◆ Provided records ◆

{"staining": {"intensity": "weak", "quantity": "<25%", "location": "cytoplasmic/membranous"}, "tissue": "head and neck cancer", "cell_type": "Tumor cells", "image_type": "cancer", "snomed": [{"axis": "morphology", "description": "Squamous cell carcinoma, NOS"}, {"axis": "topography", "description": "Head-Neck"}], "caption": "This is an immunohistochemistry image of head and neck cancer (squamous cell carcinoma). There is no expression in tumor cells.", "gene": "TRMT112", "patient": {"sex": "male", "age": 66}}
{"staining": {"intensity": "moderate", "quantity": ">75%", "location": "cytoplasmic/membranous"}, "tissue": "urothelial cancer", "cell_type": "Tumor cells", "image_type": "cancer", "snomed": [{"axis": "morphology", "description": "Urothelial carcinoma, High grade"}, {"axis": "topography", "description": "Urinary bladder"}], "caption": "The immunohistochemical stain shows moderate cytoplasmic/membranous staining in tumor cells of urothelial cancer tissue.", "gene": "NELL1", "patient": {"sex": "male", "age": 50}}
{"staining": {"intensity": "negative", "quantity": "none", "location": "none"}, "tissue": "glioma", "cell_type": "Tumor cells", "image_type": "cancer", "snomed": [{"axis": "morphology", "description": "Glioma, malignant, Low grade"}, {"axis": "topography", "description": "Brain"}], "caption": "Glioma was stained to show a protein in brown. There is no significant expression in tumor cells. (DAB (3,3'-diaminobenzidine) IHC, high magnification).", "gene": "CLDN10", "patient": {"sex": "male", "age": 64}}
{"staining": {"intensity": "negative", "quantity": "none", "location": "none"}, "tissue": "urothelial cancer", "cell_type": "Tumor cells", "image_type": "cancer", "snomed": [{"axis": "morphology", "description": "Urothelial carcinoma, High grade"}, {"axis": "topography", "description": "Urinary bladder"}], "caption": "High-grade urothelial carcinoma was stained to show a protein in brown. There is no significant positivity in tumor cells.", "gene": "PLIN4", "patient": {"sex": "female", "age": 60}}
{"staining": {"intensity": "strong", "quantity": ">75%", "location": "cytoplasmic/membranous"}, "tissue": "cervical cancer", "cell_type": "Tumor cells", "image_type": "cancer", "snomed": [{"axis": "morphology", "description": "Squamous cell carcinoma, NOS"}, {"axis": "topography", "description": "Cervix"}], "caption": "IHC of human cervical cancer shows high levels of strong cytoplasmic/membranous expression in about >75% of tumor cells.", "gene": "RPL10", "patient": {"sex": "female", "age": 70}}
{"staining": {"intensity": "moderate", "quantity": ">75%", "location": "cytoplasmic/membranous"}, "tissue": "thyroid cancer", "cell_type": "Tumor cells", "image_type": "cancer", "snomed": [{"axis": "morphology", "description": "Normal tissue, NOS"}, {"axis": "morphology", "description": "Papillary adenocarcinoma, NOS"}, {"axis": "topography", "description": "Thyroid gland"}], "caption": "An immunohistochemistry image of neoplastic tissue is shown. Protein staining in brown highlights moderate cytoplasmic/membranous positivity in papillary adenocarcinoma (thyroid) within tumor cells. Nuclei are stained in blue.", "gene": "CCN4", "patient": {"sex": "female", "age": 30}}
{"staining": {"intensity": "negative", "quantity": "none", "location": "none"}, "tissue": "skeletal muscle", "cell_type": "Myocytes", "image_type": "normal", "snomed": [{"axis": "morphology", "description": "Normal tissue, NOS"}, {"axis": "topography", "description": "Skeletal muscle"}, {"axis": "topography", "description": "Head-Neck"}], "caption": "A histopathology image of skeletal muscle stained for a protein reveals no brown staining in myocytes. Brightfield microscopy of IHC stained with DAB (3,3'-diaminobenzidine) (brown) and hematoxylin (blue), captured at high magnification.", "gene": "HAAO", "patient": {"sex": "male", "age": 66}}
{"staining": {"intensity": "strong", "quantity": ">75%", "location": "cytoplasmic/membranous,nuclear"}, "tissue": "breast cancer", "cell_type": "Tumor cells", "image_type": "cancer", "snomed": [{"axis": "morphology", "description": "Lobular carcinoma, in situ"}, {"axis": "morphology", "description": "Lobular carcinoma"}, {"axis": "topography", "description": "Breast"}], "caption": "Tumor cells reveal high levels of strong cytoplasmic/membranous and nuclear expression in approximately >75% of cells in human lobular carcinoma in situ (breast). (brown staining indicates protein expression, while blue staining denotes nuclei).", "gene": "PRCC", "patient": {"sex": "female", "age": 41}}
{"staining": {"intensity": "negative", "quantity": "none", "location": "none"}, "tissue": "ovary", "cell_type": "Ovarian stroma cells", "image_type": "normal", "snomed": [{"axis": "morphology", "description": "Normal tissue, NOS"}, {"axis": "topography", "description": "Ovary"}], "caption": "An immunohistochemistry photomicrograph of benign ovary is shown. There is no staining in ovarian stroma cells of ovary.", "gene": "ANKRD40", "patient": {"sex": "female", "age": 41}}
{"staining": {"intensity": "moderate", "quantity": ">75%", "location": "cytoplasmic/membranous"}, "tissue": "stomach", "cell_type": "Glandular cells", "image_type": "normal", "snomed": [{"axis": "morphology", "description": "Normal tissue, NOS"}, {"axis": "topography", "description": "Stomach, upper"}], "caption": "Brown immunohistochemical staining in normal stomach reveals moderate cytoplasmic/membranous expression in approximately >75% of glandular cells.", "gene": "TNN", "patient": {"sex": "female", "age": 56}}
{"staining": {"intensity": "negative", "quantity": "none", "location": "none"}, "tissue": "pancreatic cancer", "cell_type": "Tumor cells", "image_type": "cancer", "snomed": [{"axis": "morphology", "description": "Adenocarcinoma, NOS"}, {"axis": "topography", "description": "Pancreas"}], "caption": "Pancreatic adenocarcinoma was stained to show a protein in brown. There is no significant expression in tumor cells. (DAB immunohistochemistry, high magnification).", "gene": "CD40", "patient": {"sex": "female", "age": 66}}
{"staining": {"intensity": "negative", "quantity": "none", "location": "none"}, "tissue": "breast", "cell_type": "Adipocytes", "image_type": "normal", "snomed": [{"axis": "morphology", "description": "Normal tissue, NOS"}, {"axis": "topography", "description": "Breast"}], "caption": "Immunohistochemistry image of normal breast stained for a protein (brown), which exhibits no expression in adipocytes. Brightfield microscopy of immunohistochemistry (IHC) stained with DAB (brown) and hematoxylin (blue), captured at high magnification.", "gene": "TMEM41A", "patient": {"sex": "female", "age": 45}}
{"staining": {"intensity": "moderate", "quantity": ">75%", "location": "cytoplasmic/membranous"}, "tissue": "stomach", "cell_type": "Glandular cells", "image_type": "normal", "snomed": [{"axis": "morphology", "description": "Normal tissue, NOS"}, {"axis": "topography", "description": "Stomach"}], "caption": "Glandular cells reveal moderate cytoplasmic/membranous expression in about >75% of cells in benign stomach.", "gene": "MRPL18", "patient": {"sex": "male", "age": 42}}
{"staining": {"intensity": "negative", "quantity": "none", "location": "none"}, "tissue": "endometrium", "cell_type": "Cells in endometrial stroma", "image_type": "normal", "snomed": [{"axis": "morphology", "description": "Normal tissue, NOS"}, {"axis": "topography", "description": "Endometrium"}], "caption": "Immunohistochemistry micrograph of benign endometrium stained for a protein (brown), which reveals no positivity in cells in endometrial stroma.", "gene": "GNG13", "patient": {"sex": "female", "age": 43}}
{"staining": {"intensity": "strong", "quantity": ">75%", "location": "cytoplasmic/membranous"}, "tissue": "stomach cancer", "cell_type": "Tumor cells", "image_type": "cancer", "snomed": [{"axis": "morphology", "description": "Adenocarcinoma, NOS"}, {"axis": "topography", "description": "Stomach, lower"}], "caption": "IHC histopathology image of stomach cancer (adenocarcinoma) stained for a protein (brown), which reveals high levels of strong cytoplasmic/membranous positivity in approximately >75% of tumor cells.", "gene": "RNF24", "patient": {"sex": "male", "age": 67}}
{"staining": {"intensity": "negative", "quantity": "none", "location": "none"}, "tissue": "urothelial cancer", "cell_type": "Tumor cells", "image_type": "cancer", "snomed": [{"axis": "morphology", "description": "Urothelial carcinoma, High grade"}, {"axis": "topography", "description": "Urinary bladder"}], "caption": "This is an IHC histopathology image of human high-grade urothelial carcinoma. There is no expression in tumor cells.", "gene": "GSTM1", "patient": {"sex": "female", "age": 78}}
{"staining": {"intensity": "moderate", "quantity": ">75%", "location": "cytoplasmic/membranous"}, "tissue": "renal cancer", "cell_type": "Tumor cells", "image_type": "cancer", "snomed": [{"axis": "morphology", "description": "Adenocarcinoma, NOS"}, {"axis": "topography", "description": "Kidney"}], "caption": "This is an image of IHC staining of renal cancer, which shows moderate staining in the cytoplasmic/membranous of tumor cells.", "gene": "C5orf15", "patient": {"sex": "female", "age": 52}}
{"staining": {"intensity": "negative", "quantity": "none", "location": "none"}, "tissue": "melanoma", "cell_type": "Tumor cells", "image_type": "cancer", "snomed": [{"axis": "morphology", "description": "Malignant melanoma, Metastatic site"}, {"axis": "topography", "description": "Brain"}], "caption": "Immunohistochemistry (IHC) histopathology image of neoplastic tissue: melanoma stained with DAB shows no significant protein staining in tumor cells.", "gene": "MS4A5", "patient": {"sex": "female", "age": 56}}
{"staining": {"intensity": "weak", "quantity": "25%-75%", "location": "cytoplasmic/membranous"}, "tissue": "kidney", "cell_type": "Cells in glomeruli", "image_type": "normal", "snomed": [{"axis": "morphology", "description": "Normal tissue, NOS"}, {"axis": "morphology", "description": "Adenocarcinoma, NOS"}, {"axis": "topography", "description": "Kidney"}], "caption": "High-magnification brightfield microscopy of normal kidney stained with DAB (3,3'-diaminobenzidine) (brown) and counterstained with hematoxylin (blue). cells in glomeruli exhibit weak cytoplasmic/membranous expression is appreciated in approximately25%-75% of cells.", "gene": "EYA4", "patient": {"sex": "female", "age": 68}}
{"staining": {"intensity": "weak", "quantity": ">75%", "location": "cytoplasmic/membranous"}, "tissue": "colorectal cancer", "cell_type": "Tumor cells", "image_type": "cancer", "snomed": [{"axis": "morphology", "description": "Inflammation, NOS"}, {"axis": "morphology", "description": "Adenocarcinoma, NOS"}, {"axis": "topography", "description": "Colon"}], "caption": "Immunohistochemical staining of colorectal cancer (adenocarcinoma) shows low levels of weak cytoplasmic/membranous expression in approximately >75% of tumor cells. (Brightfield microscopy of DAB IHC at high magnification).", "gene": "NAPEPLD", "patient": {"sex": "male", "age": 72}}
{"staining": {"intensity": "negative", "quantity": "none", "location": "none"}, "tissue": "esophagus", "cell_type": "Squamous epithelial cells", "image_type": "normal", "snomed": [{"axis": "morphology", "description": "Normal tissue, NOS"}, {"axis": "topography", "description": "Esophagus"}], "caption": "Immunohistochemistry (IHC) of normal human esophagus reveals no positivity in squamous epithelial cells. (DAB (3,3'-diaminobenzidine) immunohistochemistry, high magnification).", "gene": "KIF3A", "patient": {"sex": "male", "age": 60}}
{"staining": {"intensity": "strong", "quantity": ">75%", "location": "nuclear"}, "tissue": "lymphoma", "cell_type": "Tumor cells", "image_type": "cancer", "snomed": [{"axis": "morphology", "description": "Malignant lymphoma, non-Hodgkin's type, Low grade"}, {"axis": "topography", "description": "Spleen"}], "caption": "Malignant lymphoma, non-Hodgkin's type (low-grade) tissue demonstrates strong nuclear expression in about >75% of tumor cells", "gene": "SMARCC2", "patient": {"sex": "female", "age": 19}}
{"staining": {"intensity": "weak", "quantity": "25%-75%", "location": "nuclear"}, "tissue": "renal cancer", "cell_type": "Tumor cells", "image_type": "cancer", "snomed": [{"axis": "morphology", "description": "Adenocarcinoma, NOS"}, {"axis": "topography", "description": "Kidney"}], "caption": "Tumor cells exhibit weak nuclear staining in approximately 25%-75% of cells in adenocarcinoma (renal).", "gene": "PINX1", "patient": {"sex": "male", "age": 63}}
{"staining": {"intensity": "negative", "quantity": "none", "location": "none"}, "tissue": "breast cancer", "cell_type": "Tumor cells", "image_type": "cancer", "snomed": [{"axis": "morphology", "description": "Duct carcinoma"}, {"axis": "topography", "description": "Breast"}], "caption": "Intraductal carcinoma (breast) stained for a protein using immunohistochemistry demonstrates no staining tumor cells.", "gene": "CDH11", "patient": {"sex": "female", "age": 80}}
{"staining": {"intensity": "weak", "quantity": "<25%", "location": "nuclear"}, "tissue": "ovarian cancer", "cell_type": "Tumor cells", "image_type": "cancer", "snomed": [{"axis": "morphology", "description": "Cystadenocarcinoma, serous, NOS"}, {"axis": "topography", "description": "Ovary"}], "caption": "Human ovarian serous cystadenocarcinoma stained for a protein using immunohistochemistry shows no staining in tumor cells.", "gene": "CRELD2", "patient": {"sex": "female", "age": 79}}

◆ Instructions to follow ◆
Reproduce exactly the lines from the beginning of the entries above up to and including the line that contains "immunohistochemical stain shows".

◆ Response for this exercise ◆
{"staining": {"intensity": "weak", "quantity": "<25%", "location": "cytoplasmic/membranous"}, "tissue": "head and neck cancer", "cell_type": "Tumor cells", "image_type": "cancer", "snomed": [{"axis": "morphology", "description": "Squamous cell carcinoma, NOS"}, {"axis": "topography", "description": "Head-Neck"}], "caption": "This is an immunohistochemistry image of head and neck cancer (squamous cell carcinoma). There is no expression in tumor cells.", "gene": "TRMT112", "patient": {"sex": "male", "age": 66}}
{"staining": {"intensity": "moderate", "quantity": ">75%", "location": "cytoplasmic/membranous"}, "tissue": "urothelial cancer", "cell_type": "Tumor cells", "image_type": "cancer", "snomed": [{"axis": "morphology", "description": "Urothelial carcinoma, High grade"}, {"axis": "topography", "description": "Urinary bladder"}], "caption": "The immunohistochemical stain shows moderate cytoplasmic/membranous staining in tumor cells of urothelial cancer tissue.", "gene": "NELL1", "patient": {"sex": "male", "age": 50}}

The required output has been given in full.